My mother doesn’t speak much at all now, a word now and then, which is what made the “thank you,” connected to an action, so striking. She wasn’t saying thank you to the chandelier in the lobby of the home where she lives, she was fully present to having been kissed and was expressing gratitude for affection. Which is one of the reasons why I thought to bring comedians to people with Alzheimer’s. Because anyone not intimately familiar with the disease could spend a short time with my mother, particularly on a day where she is tired, or simply just not interested in making the effort to dial in to her surroundings and think, “Well, she’s gone.” I am not being glib. I have heard people say these words, usually ending a sentence that starts with, “What’s the point of visiting? I mean, she’s gone.” Allow me to report from the front lines, the person is not “gone.” And I haven’t met one yet who wouldn’t love to have you kiss their cheek. Okay maybe my father-in-law, but he’s a former Colonel in the Army and has never been a big fan of affection. I make him hug me anyway, because surly old men, though they huff and puff, they love a good hug too.

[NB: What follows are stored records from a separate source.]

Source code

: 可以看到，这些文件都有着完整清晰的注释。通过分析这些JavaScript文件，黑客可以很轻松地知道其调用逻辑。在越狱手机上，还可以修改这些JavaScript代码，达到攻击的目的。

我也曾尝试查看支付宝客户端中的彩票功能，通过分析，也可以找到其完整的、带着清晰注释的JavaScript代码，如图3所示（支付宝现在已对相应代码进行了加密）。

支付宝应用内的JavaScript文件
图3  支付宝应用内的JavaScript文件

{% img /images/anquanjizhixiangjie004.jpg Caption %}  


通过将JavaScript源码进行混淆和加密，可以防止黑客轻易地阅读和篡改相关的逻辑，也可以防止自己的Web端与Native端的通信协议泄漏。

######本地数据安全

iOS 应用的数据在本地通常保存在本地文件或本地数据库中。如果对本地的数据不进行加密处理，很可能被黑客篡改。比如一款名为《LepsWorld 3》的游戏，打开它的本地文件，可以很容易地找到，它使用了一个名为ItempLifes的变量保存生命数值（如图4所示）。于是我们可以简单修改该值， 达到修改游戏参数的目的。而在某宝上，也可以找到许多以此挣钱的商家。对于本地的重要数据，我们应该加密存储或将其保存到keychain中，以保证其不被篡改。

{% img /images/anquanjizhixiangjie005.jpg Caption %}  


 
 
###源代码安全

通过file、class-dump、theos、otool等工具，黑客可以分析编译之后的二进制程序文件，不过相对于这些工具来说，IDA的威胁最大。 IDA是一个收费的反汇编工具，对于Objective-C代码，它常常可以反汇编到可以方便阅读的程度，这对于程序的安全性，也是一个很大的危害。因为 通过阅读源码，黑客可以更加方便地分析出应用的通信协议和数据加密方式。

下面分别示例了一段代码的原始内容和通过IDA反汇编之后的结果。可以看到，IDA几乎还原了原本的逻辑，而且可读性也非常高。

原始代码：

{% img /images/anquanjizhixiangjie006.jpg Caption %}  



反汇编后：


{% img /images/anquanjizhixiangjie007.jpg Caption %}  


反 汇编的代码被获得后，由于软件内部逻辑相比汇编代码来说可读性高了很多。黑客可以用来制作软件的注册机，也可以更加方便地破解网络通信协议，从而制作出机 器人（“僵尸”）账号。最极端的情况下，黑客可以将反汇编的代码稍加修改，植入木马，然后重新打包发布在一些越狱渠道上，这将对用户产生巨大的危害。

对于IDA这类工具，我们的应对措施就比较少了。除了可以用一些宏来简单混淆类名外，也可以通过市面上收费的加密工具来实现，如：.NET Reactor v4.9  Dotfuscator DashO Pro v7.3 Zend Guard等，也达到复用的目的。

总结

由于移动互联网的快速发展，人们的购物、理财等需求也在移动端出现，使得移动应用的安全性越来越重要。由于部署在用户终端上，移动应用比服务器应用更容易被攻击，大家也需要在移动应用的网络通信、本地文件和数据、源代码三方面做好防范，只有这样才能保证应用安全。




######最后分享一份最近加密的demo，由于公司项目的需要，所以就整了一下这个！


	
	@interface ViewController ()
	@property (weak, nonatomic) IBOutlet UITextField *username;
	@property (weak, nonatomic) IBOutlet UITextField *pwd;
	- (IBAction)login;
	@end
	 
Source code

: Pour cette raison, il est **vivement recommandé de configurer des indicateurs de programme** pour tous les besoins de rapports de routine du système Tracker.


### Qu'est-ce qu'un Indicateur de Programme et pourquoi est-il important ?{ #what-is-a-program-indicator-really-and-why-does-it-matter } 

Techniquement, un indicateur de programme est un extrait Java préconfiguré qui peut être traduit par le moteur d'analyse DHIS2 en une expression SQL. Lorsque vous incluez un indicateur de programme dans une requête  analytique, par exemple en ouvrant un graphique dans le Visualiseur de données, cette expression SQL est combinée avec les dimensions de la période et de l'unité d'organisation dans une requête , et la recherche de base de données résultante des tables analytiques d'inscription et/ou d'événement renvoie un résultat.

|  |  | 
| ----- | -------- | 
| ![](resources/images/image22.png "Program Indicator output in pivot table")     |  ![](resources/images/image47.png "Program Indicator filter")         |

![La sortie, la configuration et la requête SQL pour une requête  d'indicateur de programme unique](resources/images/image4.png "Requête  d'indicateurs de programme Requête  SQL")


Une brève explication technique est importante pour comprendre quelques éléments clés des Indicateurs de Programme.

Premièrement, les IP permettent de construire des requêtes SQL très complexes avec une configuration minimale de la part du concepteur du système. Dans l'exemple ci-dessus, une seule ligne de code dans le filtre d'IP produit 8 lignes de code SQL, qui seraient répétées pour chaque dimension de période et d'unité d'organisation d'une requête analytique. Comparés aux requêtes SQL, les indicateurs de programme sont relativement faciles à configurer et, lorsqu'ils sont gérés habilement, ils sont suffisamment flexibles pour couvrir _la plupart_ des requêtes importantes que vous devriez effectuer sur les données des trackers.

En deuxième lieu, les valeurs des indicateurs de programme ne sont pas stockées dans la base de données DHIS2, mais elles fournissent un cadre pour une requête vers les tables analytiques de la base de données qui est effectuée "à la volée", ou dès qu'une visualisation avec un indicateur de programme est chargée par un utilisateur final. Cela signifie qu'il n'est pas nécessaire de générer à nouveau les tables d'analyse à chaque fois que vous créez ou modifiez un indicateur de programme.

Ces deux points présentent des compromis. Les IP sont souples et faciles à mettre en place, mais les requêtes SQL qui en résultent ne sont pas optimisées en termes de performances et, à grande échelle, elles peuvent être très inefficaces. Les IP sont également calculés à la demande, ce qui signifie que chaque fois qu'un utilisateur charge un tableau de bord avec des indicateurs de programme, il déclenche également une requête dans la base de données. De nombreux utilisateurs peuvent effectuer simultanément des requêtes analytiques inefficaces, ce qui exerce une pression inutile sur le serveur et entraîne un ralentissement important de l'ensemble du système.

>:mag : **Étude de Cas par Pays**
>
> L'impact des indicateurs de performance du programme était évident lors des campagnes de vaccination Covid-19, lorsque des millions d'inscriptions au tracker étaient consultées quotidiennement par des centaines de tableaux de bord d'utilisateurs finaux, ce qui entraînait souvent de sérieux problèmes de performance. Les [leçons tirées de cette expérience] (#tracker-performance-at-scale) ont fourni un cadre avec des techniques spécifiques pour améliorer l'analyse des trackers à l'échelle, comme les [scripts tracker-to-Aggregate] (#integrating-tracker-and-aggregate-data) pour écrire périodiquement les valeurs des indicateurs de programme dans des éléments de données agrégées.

To be very clear, people with Alzheimer’s disease are not gone.

Though they often can’t express it, the appreciate you looking in their eyes, holding their hand, saying “I see you,” sending through word and deed the message, you are not alone. Because once the disease kicks in the majority of a person’s waking hours are spent in fear and isolation. It may feel to us go-getters like, what’s the point?, what am I really achieving by being there?, it’s not like they’ll remember me, or remember that I was even there. This is where visiting a person with Alzheimer’s disease becomes a spiritual lesson, like one of those soothing yet intentional messages your yoga teacher says to your class just before doing your sun salutations. About how being present is all, and to let go of whatever is telling you you’re not enough, to breathe and just be here now. Visiting a person in the later stages of dementia, you get all of that wisdom without having to twist your body into a pretzel. Sitting with a person with Alzheimer’s disease is the ultimate lesson in being. They do not give a sh#t what you have done that day, that month, or even with your entire life. (Twenty years in Hollywood and I finally found a group of people who don’t care if I’m famous!)

I actually have this fantasy – yes, this is what it’s come to folks – that any of us, when we start to feel the panic/depression of not being or doing enough welling up, that we could get in our cars, type “senior residence” into WAZE or Google Maps or the latest navigational aide and then just drive to one of them. You park your car, get out and walk into the dining room of any memory care “wing,” or “floor,” or if you are lucky enough a place entirely dedicated to memory care where the crazy flag runs free. You see a person sitting alone and pull up a chair next to them, look the person in the eye and ask them how they are doing. If they stare at you blankly, you make a funny face. Or make a very serious face and then follow it with a silly face. Or sing, even if you can’t carry a tune. Or just hold their hand, thinking for a second you are doing nothing, but understanding somewhere that what you are doing means everything.

And maybe, you’ll even get a “thank you.”